---------- Source extract
SWAMP currently contains 27 open source and 4 commercial analysis tools (as of 2017), as well as 500 sample projects to run these tools on. These sample projects include some of the JULIET suite of test cases, which are designed to each contain a specific CWE.
This tool is unique because it can be run on the cloud, requiring that your code be uploaded to their site. This means that this tool can offer a lot while requiring very little in terms of computations.
SWAMP References
See this page for documentation and white papers on SWAMP.
Triton
Triton is a dynamic binary analysis framework developed by quarkslab. This framework enables python bindings for components such as a dynamic symbolic execution engine, dynamic taint engine, abstract syntax tree representations of x86, x86-64 and AArch64 Instructions Set Architecture, and satisfiability modulo theories simplification and solving.
--------------------
(Questions on the material)
1. Summarize the analysis-tools text in two sentences.
2. According to the analysis-tools text, why can SWAMP offer a lot while requiring very little computation? Answer in one or two sentences.
3. In the analysis-tools text, who developed Triton?
---------- Record set
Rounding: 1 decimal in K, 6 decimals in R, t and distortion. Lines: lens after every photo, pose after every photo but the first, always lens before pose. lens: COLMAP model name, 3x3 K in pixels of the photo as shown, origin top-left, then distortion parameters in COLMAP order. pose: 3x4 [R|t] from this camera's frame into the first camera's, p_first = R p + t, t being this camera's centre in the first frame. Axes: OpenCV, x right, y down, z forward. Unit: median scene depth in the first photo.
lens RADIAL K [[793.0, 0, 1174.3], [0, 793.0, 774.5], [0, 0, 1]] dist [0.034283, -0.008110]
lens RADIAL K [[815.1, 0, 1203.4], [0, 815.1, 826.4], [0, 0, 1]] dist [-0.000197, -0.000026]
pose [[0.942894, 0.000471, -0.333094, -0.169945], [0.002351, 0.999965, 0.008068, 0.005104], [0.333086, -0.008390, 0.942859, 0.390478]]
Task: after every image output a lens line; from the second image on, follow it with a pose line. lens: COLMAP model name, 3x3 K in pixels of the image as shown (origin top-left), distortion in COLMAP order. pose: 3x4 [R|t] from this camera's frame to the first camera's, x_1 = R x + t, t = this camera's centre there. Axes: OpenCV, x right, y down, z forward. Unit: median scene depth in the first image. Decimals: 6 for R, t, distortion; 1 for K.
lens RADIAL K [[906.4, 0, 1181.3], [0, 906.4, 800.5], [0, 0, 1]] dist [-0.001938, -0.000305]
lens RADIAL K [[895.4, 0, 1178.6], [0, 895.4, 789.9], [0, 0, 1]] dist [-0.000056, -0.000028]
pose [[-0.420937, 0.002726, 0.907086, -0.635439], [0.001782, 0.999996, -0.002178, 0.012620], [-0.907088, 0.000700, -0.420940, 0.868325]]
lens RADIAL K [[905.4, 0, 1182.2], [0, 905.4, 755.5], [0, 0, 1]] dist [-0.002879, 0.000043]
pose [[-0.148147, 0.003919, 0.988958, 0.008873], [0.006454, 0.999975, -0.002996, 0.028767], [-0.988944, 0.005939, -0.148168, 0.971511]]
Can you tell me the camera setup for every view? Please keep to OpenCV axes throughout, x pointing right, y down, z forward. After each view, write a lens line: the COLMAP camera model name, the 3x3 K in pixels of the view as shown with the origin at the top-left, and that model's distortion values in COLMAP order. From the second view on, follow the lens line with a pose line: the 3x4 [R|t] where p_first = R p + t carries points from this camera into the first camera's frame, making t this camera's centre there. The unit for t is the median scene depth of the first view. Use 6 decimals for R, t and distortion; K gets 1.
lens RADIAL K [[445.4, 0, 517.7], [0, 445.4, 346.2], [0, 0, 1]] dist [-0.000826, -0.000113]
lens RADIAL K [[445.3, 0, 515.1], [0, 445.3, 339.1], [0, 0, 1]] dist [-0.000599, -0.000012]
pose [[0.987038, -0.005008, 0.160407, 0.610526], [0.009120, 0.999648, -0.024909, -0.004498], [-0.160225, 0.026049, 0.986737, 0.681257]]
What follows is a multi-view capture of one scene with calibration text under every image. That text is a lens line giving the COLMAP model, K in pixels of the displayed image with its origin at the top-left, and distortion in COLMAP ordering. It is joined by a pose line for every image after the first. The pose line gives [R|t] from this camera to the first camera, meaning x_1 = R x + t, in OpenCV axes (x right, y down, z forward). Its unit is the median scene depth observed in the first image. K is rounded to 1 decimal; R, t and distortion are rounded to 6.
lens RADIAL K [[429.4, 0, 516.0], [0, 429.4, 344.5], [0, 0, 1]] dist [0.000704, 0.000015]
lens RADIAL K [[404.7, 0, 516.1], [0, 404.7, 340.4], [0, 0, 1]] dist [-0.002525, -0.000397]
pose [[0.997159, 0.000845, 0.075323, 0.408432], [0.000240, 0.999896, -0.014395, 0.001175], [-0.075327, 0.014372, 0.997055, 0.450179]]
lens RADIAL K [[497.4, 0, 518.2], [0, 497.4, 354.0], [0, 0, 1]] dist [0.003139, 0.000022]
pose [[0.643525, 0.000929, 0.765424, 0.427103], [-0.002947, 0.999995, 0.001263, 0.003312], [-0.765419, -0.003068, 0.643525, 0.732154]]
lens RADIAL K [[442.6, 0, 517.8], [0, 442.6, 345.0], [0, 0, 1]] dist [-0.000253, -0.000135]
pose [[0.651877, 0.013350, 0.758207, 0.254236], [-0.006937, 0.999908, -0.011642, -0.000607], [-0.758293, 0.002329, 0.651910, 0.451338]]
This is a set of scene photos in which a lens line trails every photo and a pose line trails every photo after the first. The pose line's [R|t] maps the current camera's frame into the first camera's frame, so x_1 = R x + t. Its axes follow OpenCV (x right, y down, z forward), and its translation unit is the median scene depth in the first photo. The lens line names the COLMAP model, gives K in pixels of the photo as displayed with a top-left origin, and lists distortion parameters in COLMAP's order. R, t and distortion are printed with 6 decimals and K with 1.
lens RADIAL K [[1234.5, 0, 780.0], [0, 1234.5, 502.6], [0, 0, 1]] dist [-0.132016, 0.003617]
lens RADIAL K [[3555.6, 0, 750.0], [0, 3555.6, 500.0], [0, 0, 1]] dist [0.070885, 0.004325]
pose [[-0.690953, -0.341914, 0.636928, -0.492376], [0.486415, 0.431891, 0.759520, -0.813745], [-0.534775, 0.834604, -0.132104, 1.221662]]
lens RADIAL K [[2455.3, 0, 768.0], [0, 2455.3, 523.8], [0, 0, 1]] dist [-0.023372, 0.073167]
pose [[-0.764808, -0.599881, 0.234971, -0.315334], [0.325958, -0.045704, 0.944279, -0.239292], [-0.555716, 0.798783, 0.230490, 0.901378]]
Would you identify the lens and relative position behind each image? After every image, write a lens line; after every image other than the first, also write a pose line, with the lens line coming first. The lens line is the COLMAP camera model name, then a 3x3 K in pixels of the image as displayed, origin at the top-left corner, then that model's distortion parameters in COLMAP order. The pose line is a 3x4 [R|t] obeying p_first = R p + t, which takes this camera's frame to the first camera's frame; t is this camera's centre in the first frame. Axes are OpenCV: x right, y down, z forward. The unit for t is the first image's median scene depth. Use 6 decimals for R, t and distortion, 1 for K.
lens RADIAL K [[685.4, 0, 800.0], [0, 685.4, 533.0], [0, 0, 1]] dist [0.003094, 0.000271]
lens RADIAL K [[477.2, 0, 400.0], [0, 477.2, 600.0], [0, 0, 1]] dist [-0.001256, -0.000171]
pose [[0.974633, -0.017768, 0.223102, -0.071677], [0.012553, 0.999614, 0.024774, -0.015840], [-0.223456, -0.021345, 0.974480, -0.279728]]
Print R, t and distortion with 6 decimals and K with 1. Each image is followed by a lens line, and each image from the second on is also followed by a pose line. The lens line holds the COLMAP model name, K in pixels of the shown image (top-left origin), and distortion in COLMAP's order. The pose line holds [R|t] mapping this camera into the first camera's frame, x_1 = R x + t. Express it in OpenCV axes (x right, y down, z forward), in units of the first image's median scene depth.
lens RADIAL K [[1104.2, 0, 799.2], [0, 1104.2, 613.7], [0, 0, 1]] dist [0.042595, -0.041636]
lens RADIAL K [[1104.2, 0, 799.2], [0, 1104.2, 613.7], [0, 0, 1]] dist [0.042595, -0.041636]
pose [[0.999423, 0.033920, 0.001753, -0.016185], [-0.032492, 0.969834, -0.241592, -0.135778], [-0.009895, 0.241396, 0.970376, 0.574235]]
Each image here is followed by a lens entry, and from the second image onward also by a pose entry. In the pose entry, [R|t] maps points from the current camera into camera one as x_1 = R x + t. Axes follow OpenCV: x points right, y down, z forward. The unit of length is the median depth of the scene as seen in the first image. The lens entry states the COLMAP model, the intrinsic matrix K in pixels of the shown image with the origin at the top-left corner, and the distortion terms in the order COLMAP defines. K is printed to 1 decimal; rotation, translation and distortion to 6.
--------------------
(List of answers)
1. SWAMP, a cloud-based service to which code must be uploaded, held 27 open source and 4 commercial analysis tools as of 2017, along with 500 sample projects that include some JULIET test cases, each designed to contain a specific CWE. Triton is a dynamic binary analysis framework from quarkslab that offers Python bindings for components such as a dynamic symbolic execution engine, a dynamic taint engine, abstract syntax tree representations of the x86, x86-64 and AArch64 instruction set architectures, and satisfiability modulo theories simplification and solving.

2. SWAMP runs on the cloud, so the code is uploaded to SWAMP's site for analysis. As a result, the tool offers a lot while requiring very little in terms of computations.

3. Quarkslab.